### Task
Format the material below as a numbered list, leaving out blank lines and the pictures.
Start of Records to process
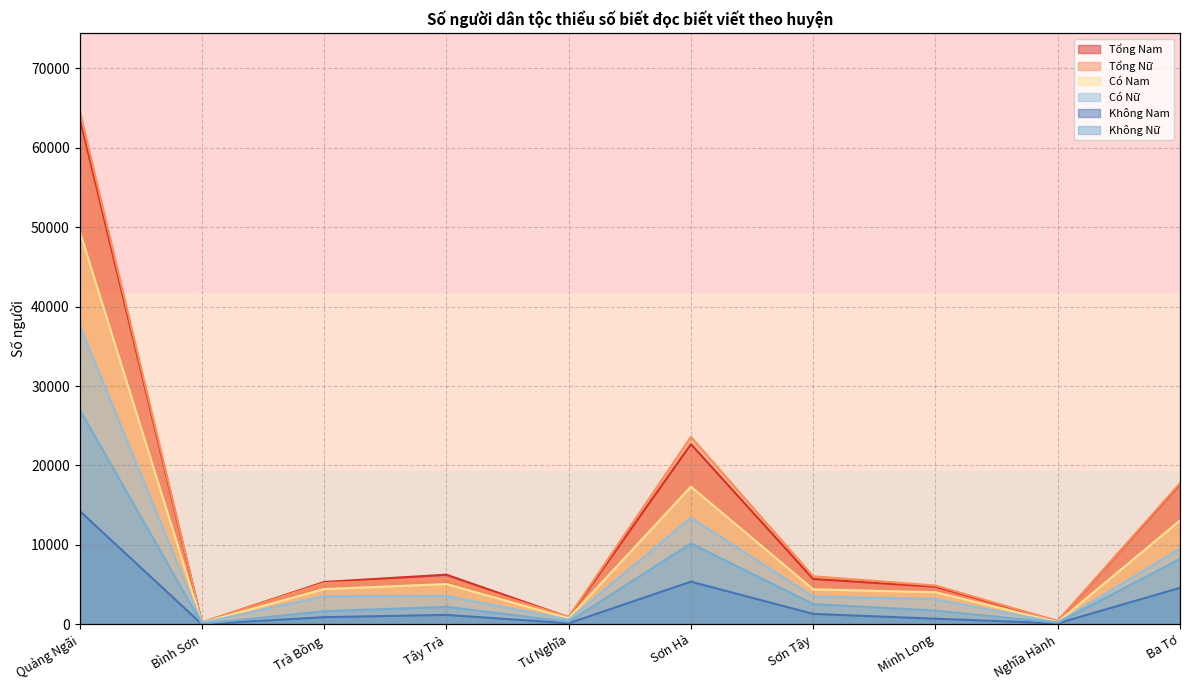

What position from the left is Tây Trà?

4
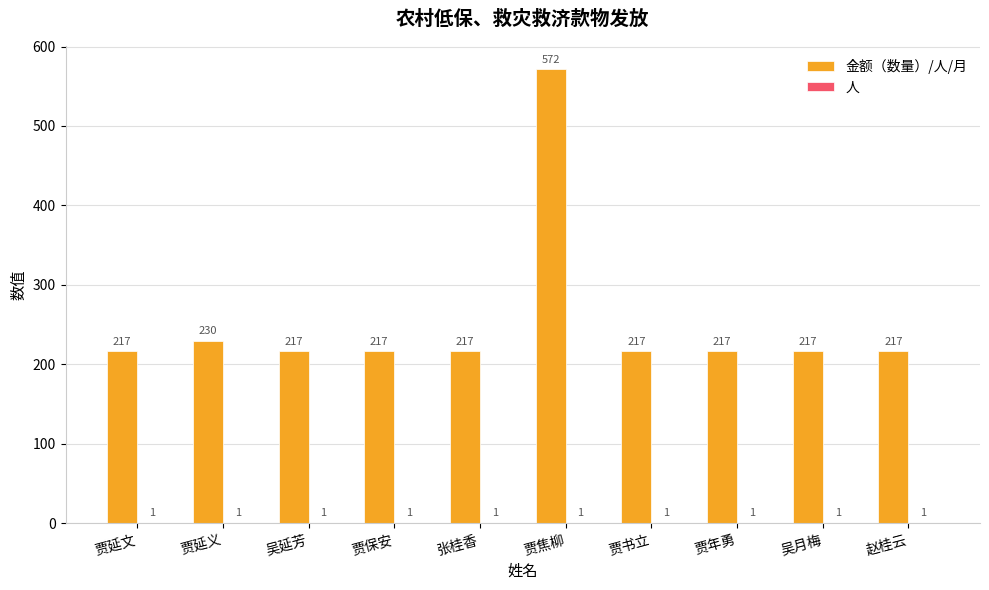

At which category is the sum across all series the highest?

贾焦柳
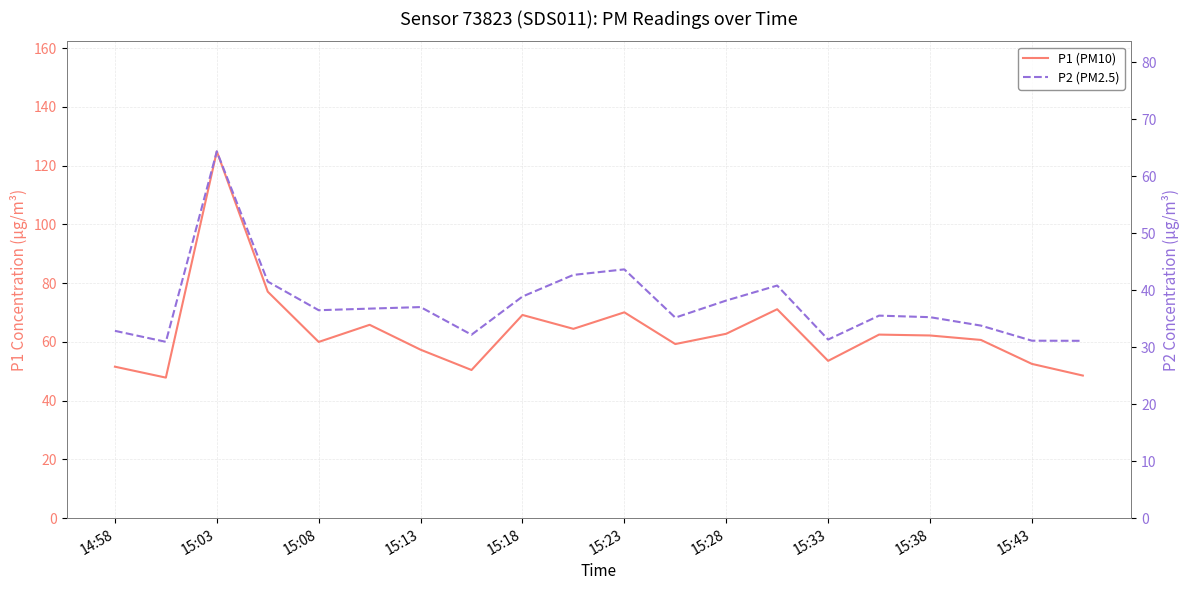

What is the minimum value shown in the chart?

30.9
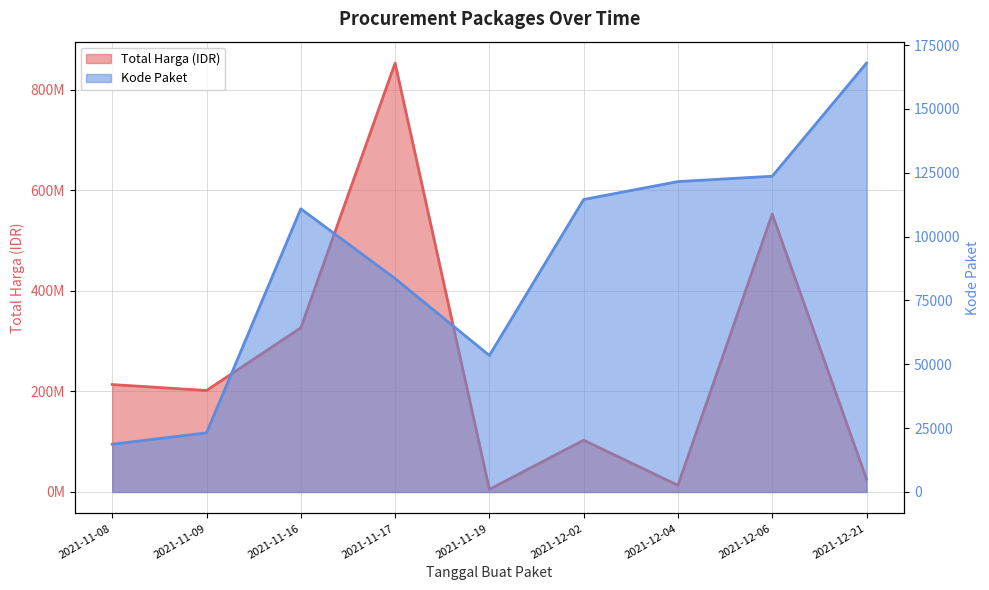

What is the difference between the second highest and minimum values in the Kode Paket series?

104988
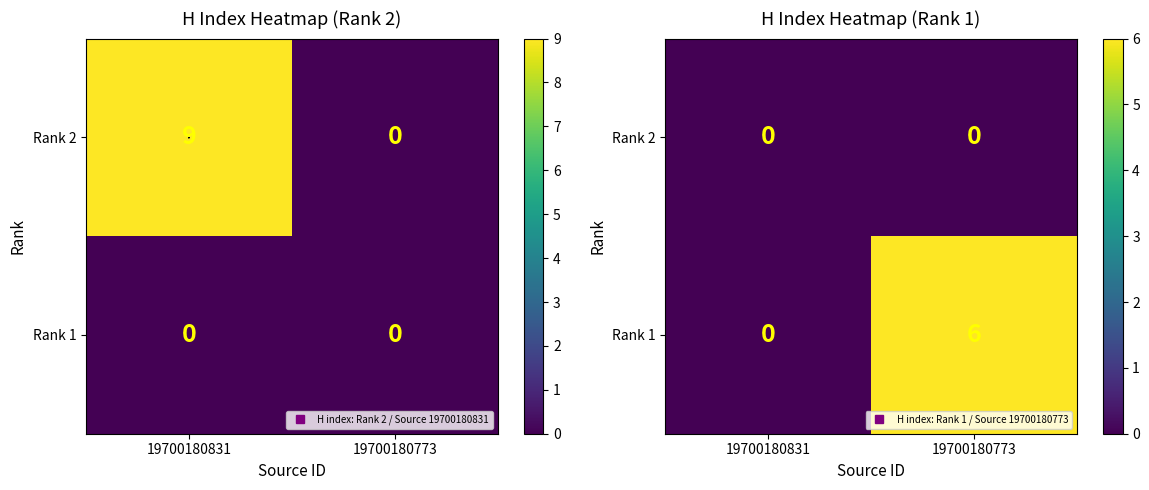

What is the sum of all Rank 1 values?

6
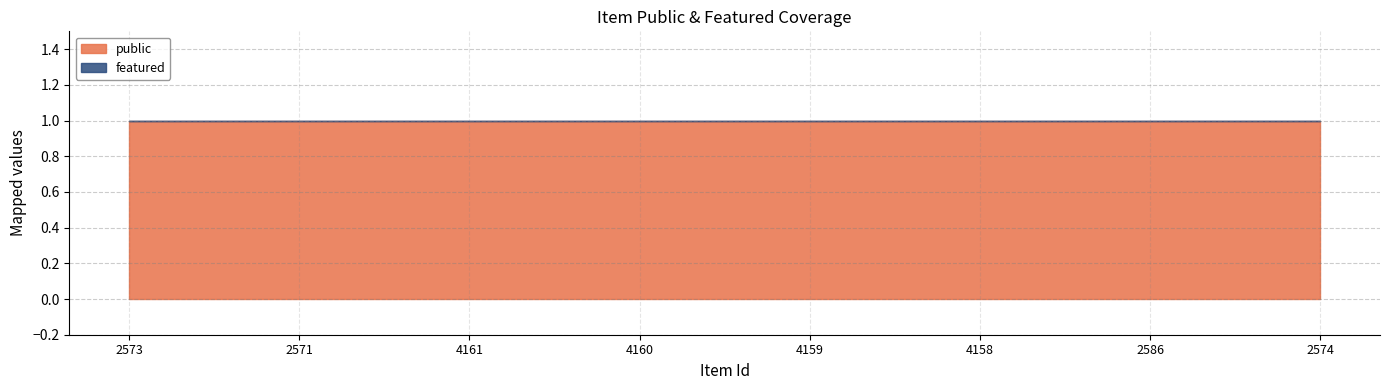

Reading right to left, what are all the values shown in this chart?

public: 1	1	1	1	1	1	1	1
featured: 0	0	0	0	0	0	0	0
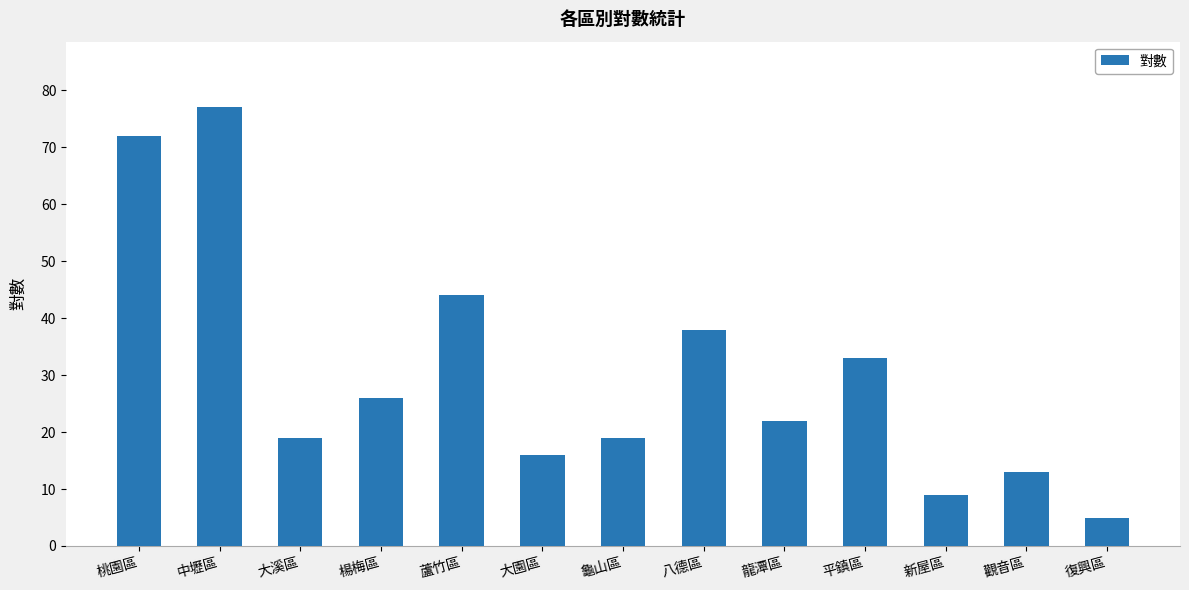

Reading left to right, what are all the values shown in this chart?

72	77	19	26	44	16	19	38	22	33	9	13	5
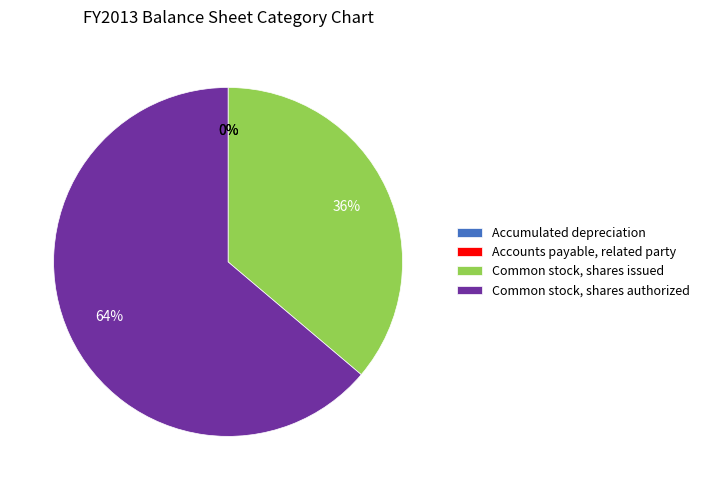

Is it true that Common stock, shares authorized is 64% of the pie?

True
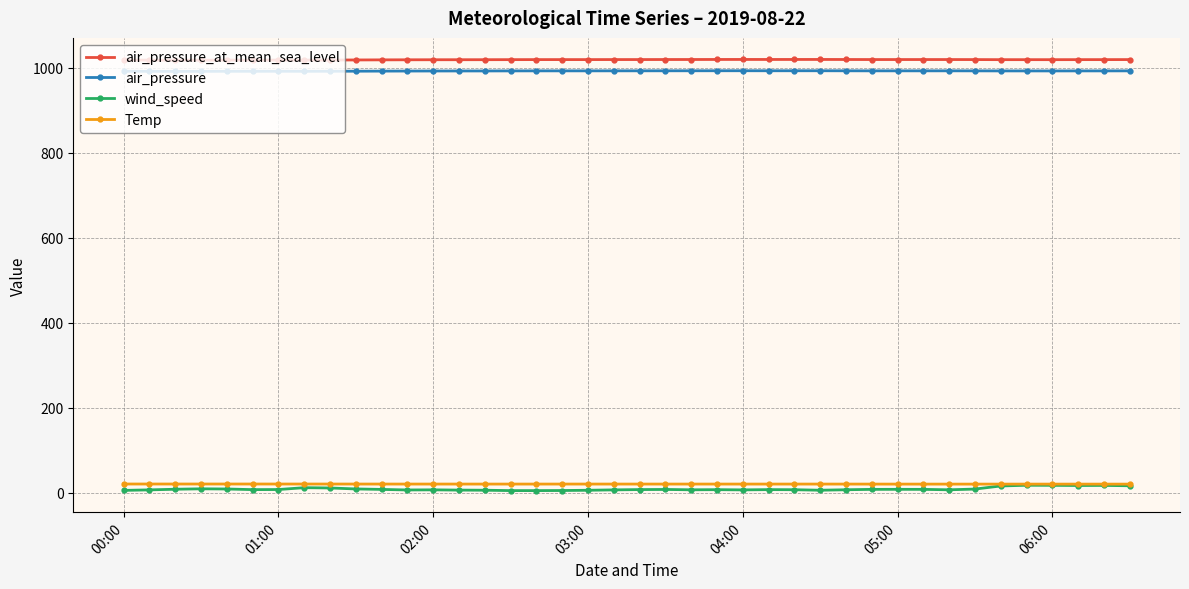

True or false: air_pressure_at_mean_sea_level and air_pressure intersect in this chart.

False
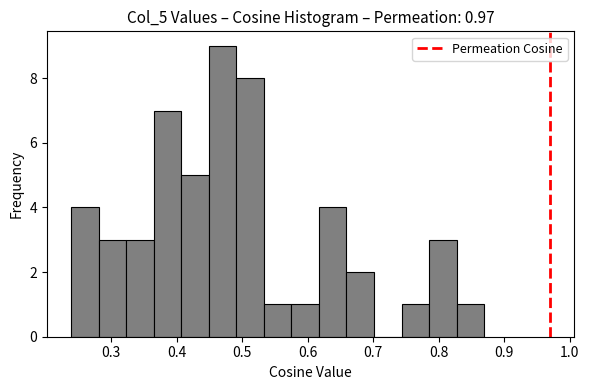

Over which range of the x-axis is the bar tallest?

0.45 to 0.49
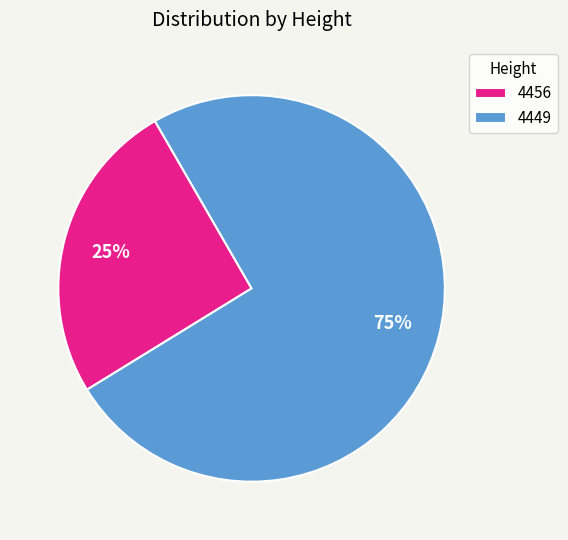

To the nearest percent, what portion does 4456 represent?

25%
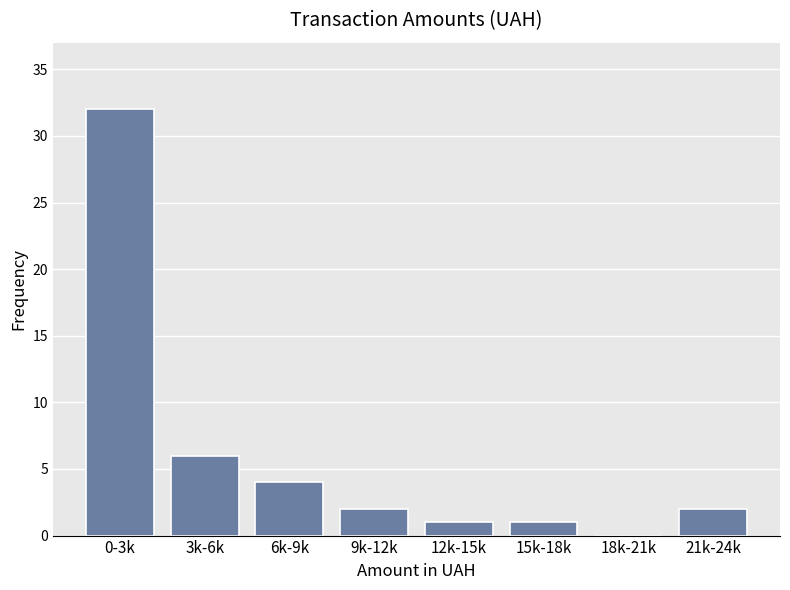

Reading right to left, what are all the values shown in this chart?

21k-24k=2	18k-21k=0	15k-18k=1	12k-15k=1	9k-12k=2	6k-9k=4	3k-6k=6	0-3k=32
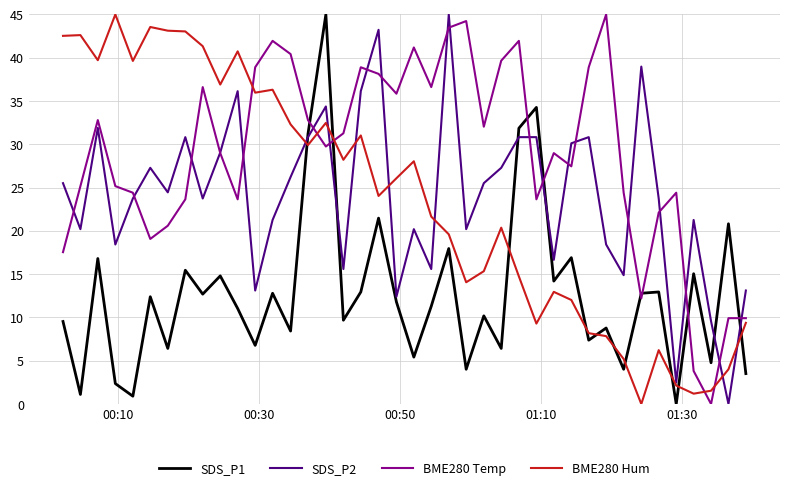

What is the highest value of the SDS_P2 series?

45.0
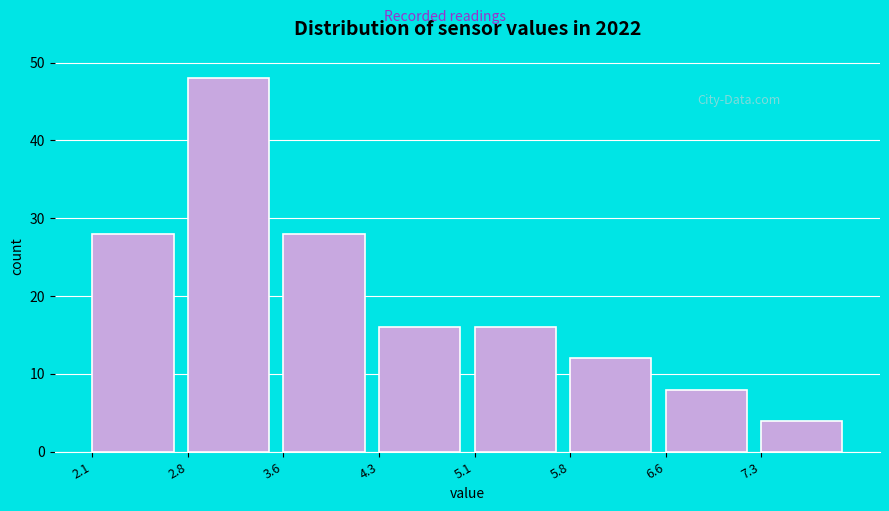

Reading left to right, transcribe this chart: for each bar, give the range it covers on the x-axis and its height. Neither the bar edges nor the heights are printed on the chart, so give them approximately, as read against the axes.

2.1 to 2.8: 28
2.8 to 3.6: 48
3.6 to 4.3: 28
4.3 to 5.1: 16
5.1 to 5.8: 16
5.8 to 6.6: 12
6.6 to 7.3: 8
7.3 to 8.1: 4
End of Records to process
### Exercise result
1. What position from the left is Tây Trà?
2. 4
3. At which category is the sum across all series the highest?
4. 贾焦柳
5. What is the minimum value shown in the chart?
6. 30.9
7. What is the difference between the second highest and minimum values in the Kode Paket series?
8. 104988
9. What is the sum of all Rank 1 values?
10. 6
11. Reading right to left, what are all the values shown in this chart?
12. public: 1	1	1	1	1	1	1	1
13. featured: 0	0	0	0	0	0	0	0
14. Reading left to right, what are all the values shown in this chart?
15. 72	77	19	26	44	16	19	38	22	33	9	13	5
16. Is it true that Common stock, shares authorized is 64% of the pie?
17. True
18. True or false: air_pressure_at_mean_sea_level and air_pressure intersect in this chart.
19. False
20. Over which range of the x-axis is the bar tallest?
21. 0.45 to 0.49
22. To the nearest percent, what portion does 4456 represent?
23. 25%
24. Reading right to left, what are all the values shown in this chart?
25. 21k-24k=2	18k-21k=0	15k-18k=1	12k-15k=1	9k-12k=2	6k-9k=4	3k-6k=6	0-3k=32
26. What is the highest value of the SDS_P2 series?
27. 45.0
28. Reading left to right, transcribe this chart: for each bar, give the range it covers on the x-axis and its height. Neither the bar edges nor the heights are printed on the chart, so give them approximately, as read against the axes.
29. 2.1 to 2.8: 28
30. 2.8 to 3.6: 48
31. 3.6 to 4.3: 28
32. 4.3 to 5.1: 16
33. 5.1 to 5.8: 16
34. 5.8 to 6.6: 12
35. 6.6 to 7.3: 8
36. 7.3 to 8.1: 4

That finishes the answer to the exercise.